O sepultamento do corpo de dona Raimunda Quinderé se deu no mesmo domingo em que o corpo foi encontrado pelos habitantes da vila, nem tanto assim, em meio à lama a cobrir a estrada de barro por onde se podia alcançar o cemitério do lugar. O sepultamento da anciã foi numa rede de malha já bastante estragada pelo tempo. A chuva constante durante o sábado e parte do domingo não deu margem a se encontrar um carpinteiro por fazer um caixão de mortos. E mesmo tendo se encontrado o tal carpinteiro ou marceneiro, o filho de Mundica não teria meios de custear. Apenas no lugar havia quem pudesse sustentar tal despesa: Norma Vidigal. Mesmo assim, era não haver um marceneiro na vila e os estragos da chuva impediam de se ir mais além buscar o caixão para sepultar Mundica. E era bastante comum se enterrar os mortos em redes de dormir naquele vilarejo.
--- Eu acredito que vou chorar de pena! – lamentou Norma ao falar ao seu namorado ao caminhar para o sepultamento da anciã.
--- Conforme-se. Conforme-se. – lembrou Armando também sentido.

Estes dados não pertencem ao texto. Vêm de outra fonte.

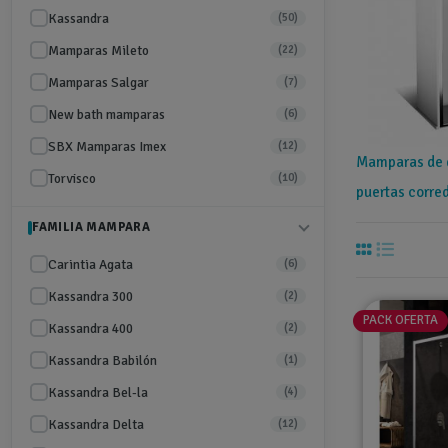
Kassandra
(50)
Mamparas Mileto
(22)
Mamparas Salgar
(7)
New bath mamparas
(6)
SBX Mamparas Imex
(12)
Mamparas de d
Torvisco
(10)
puertas corre
FAMILIA MAMPARA
Carintia Agata
(6)
Kassandra 300
(2)
PACK OFERTA
Kassandra 400
(2)
Kassandra Babilón
(1)
Kassandra Bel-la
(4)
Kassandra Delta
(12)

O vento frio soprava constante muito embora a chuva já tivesse cessado às quatro horas da tarde. O céu nublado parecia clamar por um pouco de paz para os mortos. Norma, de fronte baixa delegou seu último adeus à mulher sepultada em uma rede de malha e um cobertor a enrolar o seu franzino corpo. Ao mesmo instante se recostou ao ombro de seu amor. O relógio em seu pulso marcava pouco além das quatro e meia. As mulheres copiosamente choravam pela dor sentida por conta de Mundica. Os homens eram mais sombrios e resolutos. Uma chuva fina cobriu misteriosamente a sepultura da anciã. Parecia se ouvir um lamento de anjos a clamar pela alma da mulher. Norma soluçou constante ao ver a catacumba ser coberta de areia como um derradeiro aceno a quem tanto rezou pelo bem de todos e de cada um. O cantar de um sabiá se ouviu parecendo sentir aquele adeus para todo o sempre na tarde triste e lânguida de um temor sereno e cinza para sempre sem fim.